Bagian paling enak dari SMA ini, tempat menenangkan untuk makan siang jam Istirahat tanpa diketahui oleh teman – teman satu kelas.
(¯¯¯¯...¯) ‘Lho? Tumben ada SMS..’ Pikirku curiga.
“Temui Kami di Kebun sekolah untuk piket bersama”

‘Teman sekelas? Oh, mungkin ini yang mereka bicarakan tadi. Piket bersama ya?’
Aku segera menuju kebun dengan senang. Kupikir mungkin aku akan dapat memperbaiki ‘hubungan teman’ dengan mereka.
”Lho? Belum ada yang datang? Apa mereka masih istirahat? Ya, sudah. Aku bersihkan duluan..”
(...trek) Aku menoleh. Pintu kebunnya tertutup? Padahal tadi tidak kututup. Aku berjalan cepat menuju pintu. Dengan perasaan deg – degan, aku menarik gagang pintu. Aku terkejut dan terhentak. Pintunya dikunci??? Aku menghela nafas untuk sabar. Aku dikerjai lagi?
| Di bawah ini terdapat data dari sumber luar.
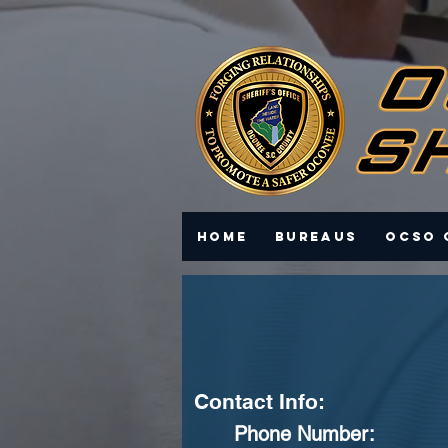
Home
Bureaus
OCSO 
Contact Info:
Phone Number:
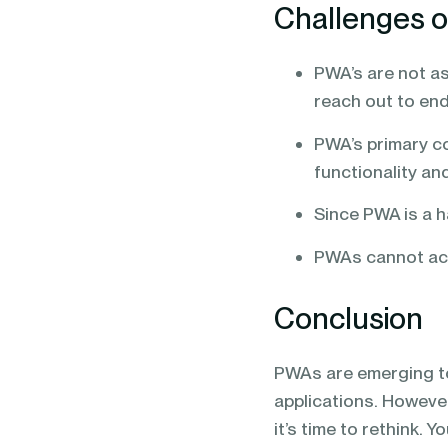
Challenges 
PWA’s are not as
reach out to en
PWA’s primary c
functionality and
Since PWA is a h
PWAs cannot acc
Conclusion
PWAs are emerging t
applications. However
it’s time to rethink. 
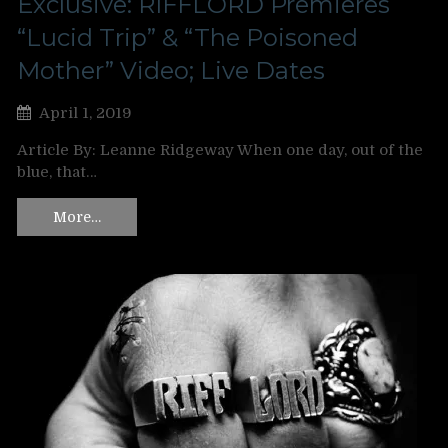
Exclusive: RIFFLORD Premieres
“Lucid Trip” & “The Poisoned
Mother” Video; Live Dates
April 1, 2019
Article By: Leanne Ridgeway When one day, out of the
blue, that…
More…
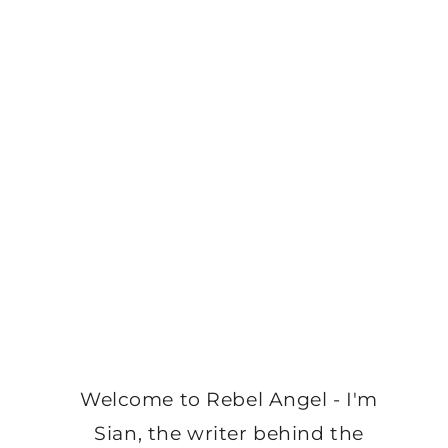
Welcome to Rebel Angel - I'm
Sian, the writer behind the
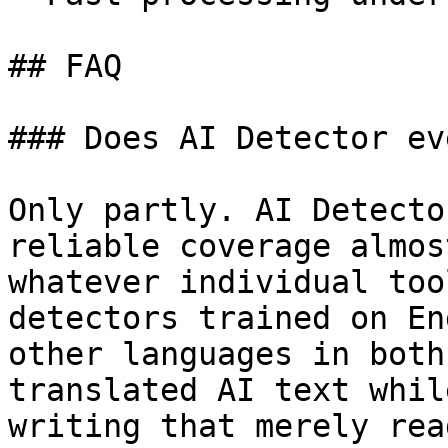
## FAQ

### Does AI Detector ev
Only partly. AI Detecto
reliable coverage almos
whatever individual too
detectors trained on En
other languages in both
translated AI text whil
writing that merely rea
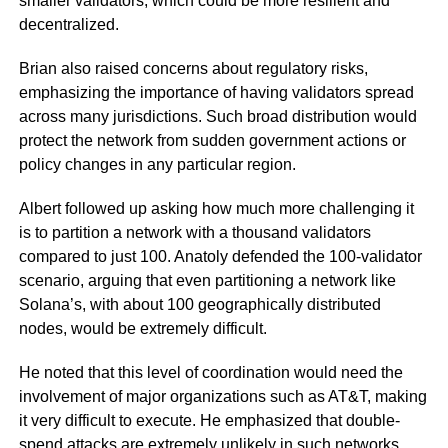
smaller validators, which could be more resilient and
decentralized.
Brian also raised concerns about regulatory risks,
emphasizing the importance of having validators spread
across many jurisdictions. Such broad distribution would
protect the network from sudden government actions or
policy changes in any particular region.
Albert followed up asking how much more challenging it
is to partition a network with a thousand validators
compared to just 100. Anatoly defended the 100-validator
scenario, arguing that even partitioning a network like
Solana’s, with about 100 geographically distributed
nodes, would be extremely difficult.
He noted that this level of coordination would need the
involvement of major organizations such as AT&T, making
it very difficult to execute. He emphasized that double-
spend attacks are extremely unlikely in such networks.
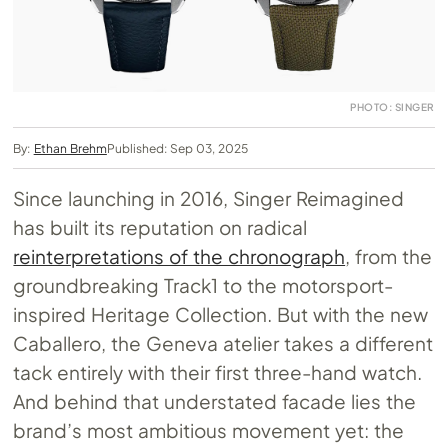
PHOTO: SINGER
By:
Ethan Brehm
Published: Sep 03, 2025
Since launching in 2016, Singer Reimagined
has built its reputation on radical
reinterpretations of the chronograph
, from the
groundbreaking Track1 to the motorsport-
inspired Heritage Collection. But with the new
Caballero, the Geneva atelier takes a different
tack entirely with their first three-hand watch.
And behind that understated facade lies the
brand’s most ambitious movement yet: the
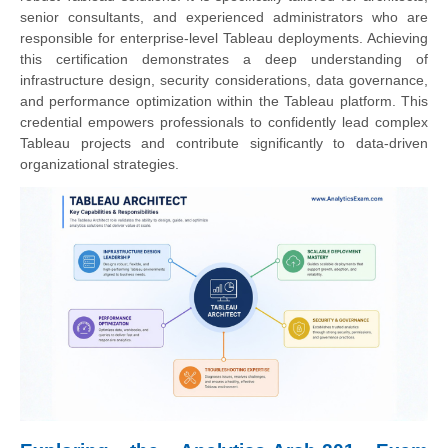
senior consultants, and experienced administrators who are
responsible for enterprise-level Tableau deployments. Achieving
this certification demonstrates a deep understanding of
infrastructure design, security considerations, data governance,
and performance optimization within the Tableau platform. This
credential empowers professionals to confidently lead complex
Tableau projects and contribute significantly to data-driven
organizational strategies.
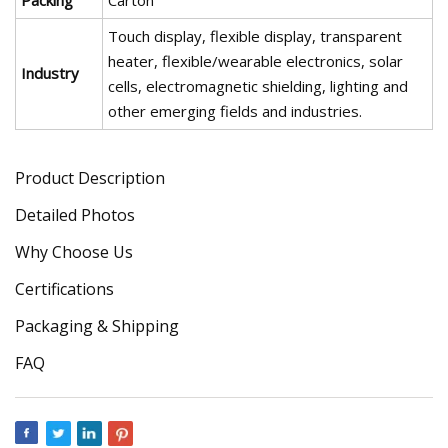
Packing
Carton
Touch display, flexible display, transparent
heater, flexible/wearable electronics, solar
Industry
cells, electromagnetic shielding, lighting and
other emerging fields and industries.
Product Description
Detailed Photos
Why Choose Us
Certifications
Packaging & Shipping
FAQ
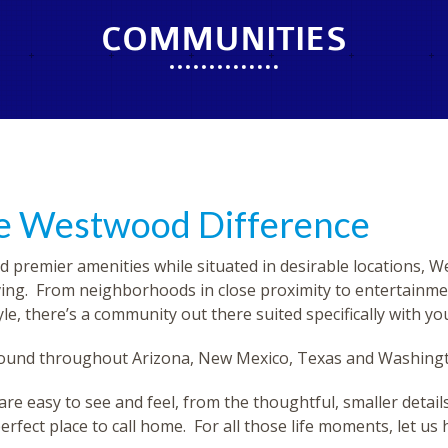
COMMUNITIES
he Westwood Difference
d premier amenities while situated in desirable locations, 
ving. From neighborhoods in close proximity to entertainme
le, there’s a community out there suited specifically with yo
 found throughout Arizona, New Mexico, Texas and Washing
easy to see and feel, from the thoughtful, smaller details t
erfect place to call home. For all those life moments, let us 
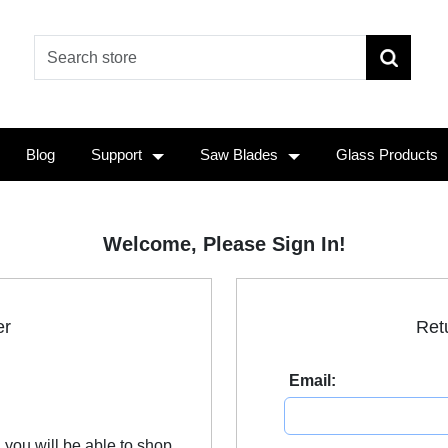
Blog
Support
Saw Blades
Glass Products
Welcome, Please Sign In!
er
Ret
Email:
 you will be able to shop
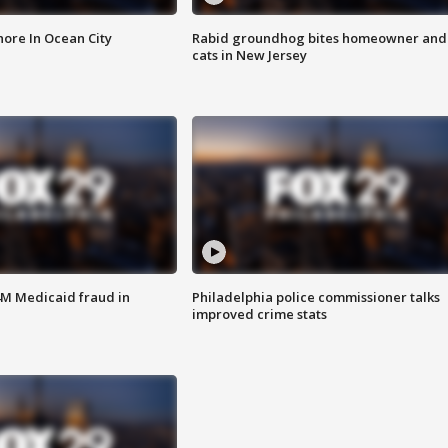
ore In Ocean City
Rabid groundhog bites homeowner and
cats in New Jersey
4M Medicaid fraud in
Philadelphia police commissioner talks
improved crime stats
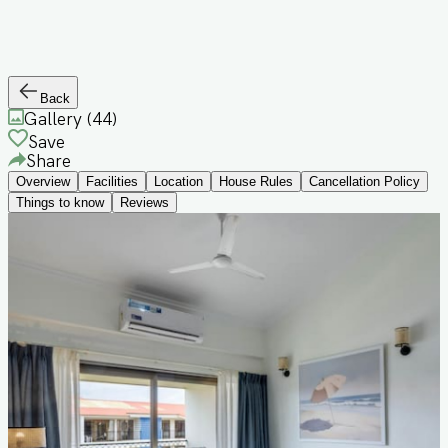
Back
Gallery (
44
)
Save
Share
Overview
Facilities
Location
House Rules
Cancellation Policy
Things to know
Reviews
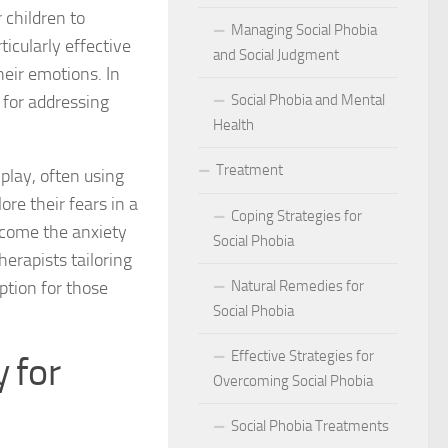
act of Social Phobia on Personal Confidence
 children to
Managing Social Phobia
ticularly effective
bia
and Social Judgment
heir emotions. In
 for addressing
Social Phobia and Mental
hes: Natural Remedies for Social Phobia Management
Health
a Defines Social Phobia: A Detailed Analysis
Treatment
play, often using
al Phobia Symptoms in Adults
ore their fears in a
Coping Strategies for
rcome the anxiety
 Phobia on School Performance
Social Phobia
herapists tailoring
DSM-5 Criteria on Social Phobia Treatment and Management
option for those
Natural Remedies for
Social Phobia
ings on Social Phobia from Expert Studies
Effective Strategies for
 for
ources for Social Phobia Management
Overcoming Social Phobia
f Overcoming Social Phobia
Social Phobia Treatments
Tak lama kemudian ada suara benda jatuh dari pohon dan kali ini tidak mungkin aku dapat bersabar, aku menjerit dan berteriak. Air mataku mengalir. Phobiaku kambuh. Ular! Meskipun hanya bercanda, ini jelas keterlaluan! Lalu, penjaga kebun yang panik langsung membuka pintu kebun dan berlari ke arahku. Aku tak mampu berkata apa pun. Aku keluar kebun dengan lemas. Di depan pintu keluar kebun, 8 orang teman sekelasku tertawa terbahak – bahak. Aku tak dapat menahan emosiku, tapi juga tidak bisa meluapkan amarahku.
ööö
A
ku berlari sekencang – kencangnya, mengambil tas ku. Esoknya, Aku tidak datang ke sekolah. Aku bejalan – jalan tanpa tahu dimana dan mau kemana. Tujuanku adalah menghindar sejauh mungkin dari sekolah. Aku terkesima dengan pemandangan yang ada. Di suatu tempat yang agak terpencil. Hebat! Seakan ada di dalam Alice in wonderland.
(Prak) Sebuah buku terjatuh di sampingku. Tidak mungkin itu seperti Death note ‘kan. Mustahil. Apa isinya? Oh...  Diary ya? Haa... ! Mengecewakan... ! Kalau benar ada keajaiban. Semoga bisa menjadi orang lain saja. Menghapus namaku. Sehingga tidak ditemukan oleh mereka.
“Waaa... !!” teriakku kaget. Cahaya panas keluar dari buku itu. Apa sebenarnya itu? Perlahan cahaya tersebut menghilang. Syukurlah tidak terjadi apa – apa... ku usap keningku yang berkeringat. Cahaya matahari menembus tubuhku. Aku kembali dibuat terkejut! Bagaimana tubuhku menjadi transparan begini? Aku panik. Tidak tahu apa yang terjadi. Aku Istighfar terus – menerus. Dan berdo’a pada-Nya. Tubuhku kembali normal. Aku pulang ke rumah. Ibuku pasti telah khawatir. Menungguku pulang.
“Assalamualaikum, bu... Tasya pulang!”
“Wa’alaikumsalam... Tasya...” Ibu melirik dengan heran. Aku diam dengan reaksi dan tatapan Ibu yang seolah melihat orang asing.
“Siapa kamu?” tanya Ibu bingung. Suaraku tertahan. Diantara bingung dan panik. Ibu bukan tipe orang yang suka bercanda. Tidak mungkin dia membuat lelucon seperti ini. Lalu, seorang anak perempuan sebaya denganku masuk menghampiri.
“Assalamualakum, Ibu ada tamu,ya? Maaf Tasya telat. Tadi, Tasya beli buku Psikologi terbaru.” Ucap anak itu.
Aku terdiam membatu. Aku ketakutan. Tanpa sadar aku berlari. Berlari dari rumahku sendiri? Tidak dikenali oleh Ibuku sendiri? Siapa anak itu? Siapa sebenarnya aku? Siapa namaku?
Aku menangis sepanjang jalan. Tidak tahu apa yang akan kulakukan. Tidak tahu apa yang sedang terjadi.